TAB Adjustment Example
The TAB adjustment enhances the income approach’s implied value of an intangible asset by considering the present value of future income tax savings from asset amortization. It involves variables like the present value discount rate, income tax rate, and the number of years for the tax deduction. A formula is often used to calculate the TAB adjustment factor. In an example, a TAB adjustment factor of 1.10316 corresponds to a 10.3% income approach value adjustment. The adjusted value is obtained by multiplying the unadjusted income approach value by the TAB adjustment factor.

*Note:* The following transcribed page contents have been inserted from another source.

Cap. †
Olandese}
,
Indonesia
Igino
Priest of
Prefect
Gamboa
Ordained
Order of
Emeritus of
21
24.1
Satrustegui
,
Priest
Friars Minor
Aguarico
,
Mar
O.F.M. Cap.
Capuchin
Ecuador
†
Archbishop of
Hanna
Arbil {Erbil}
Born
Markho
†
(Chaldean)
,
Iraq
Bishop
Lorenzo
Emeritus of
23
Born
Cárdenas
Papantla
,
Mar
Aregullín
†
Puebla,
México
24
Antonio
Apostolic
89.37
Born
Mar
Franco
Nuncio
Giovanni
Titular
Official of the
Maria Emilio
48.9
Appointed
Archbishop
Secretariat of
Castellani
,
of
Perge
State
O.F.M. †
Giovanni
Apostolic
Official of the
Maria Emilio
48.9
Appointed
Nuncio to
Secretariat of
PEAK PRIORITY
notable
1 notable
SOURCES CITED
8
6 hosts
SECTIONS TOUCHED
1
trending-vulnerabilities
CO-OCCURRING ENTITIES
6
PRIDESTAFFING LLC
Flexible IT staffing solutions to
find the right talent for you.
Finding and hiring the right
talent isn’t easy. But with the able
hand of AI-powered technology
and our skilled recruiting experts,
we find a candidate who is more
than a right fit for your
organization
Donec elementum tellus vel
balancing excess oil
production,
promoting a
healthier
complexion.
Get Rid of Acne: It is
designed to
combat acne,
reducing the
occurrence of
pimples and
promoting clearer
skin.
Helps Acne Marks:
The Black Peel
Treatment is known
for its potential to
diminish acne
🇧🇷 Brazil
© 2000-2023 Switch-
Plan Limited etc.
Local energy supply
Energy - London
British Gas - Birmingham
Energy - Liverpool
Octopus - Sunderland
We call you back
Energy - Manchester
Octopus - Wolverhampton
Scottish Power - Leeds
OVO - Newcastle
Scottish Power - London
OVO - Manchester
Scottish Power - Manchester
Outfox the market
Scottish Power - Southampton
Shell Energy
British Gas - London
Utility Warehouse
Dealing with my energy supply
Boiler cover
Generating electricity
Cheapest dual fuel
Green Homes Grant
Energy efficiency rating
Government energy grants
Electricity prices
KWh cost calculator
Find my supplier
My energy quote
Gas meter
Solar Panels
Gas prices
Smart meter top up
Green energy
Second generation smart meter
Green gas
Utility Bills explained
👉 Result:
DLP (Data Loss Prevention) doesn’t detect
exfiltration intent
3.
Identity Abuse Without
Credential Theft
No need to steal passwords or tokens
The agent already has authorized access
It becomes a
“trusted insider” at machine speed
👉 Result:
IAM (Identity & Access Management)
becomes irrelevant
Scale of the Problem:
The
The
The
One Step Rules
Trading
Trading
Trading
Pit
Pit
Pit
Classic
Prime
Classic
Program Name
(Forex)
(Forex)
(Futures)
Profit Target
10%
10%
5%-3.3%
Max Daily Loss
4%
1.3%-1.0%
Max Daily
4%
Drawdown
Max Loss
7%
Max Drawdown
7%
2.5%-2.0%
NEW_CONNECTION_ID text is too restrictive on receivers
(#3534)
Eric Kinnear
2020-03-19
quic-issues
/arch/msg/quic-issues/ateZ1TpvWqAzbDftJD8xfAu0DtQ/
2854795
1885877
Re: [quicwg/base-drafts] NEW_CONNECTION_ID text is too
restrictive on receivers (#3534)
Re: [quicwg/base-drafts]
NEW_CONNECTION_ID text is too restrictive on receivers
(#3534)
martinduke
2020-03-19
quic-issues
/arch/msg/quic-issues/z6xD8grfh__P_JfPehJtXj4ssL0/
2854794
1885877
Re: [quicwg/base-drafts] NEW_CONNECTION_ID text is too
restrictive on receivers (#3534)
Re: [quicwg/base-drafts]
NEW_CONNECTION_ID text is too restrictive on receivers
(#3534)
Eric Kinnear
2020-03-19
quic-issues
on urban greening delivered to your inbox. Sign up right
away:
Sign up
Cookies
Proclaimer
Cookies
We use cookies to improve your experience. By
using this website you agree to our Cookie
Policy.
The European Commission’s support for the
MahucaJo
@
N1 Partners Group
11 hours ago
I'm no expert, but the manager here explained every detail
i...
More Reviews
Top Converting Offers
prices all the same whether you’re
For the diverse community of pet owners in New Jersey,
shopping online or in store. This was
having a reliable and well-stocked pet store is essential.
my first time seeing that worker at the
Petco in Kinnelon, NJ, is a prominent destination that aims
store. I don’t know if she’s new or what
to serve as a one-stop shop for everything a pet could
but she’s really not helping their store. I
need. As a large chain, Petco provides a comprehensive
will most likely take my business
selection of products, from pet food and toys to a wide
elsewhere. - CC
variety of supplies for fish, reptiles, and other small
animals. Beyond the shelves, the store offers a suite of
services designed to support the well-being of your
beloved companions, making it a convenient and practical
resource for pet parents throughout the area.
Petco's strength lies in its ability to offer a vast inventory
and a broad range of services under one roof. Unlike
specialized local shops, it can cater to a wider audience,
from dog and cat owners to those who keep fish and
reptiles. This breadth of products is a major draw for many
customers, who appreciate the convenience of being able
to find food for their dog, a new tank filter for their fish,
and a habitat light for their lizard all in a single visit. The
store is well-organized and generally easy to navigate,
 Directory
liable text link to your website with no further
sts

Guidance on TAB Application
The TAB adjustment should be applied judiciously, considering factors such as the type of valuation approach, taxability, and international implications. The Mandatory Performance Framework (MPF) recommends documenting the appropriateness of applying the TAB and assumptions used. While the TAB may be appropriate in an income approach for a taxable transaction, it is generally not suitable for cost or market approaches. Consideration of foreign transactions should also account for varying income tax rules.
Summary and Conclusion
Valuation analysts play a crucial role in assessing intangible assets’ value in taxable business combinations under Section 197. The application of the TAB adjustment, which allows for tax savings through asset amortization, should be considered carefully in valuation analyses. Analysts must evaluate qualifying assets, suitable valuation methods, transaction taxability, and international implications to ensure accurate and supported applications of the TAB adjustment.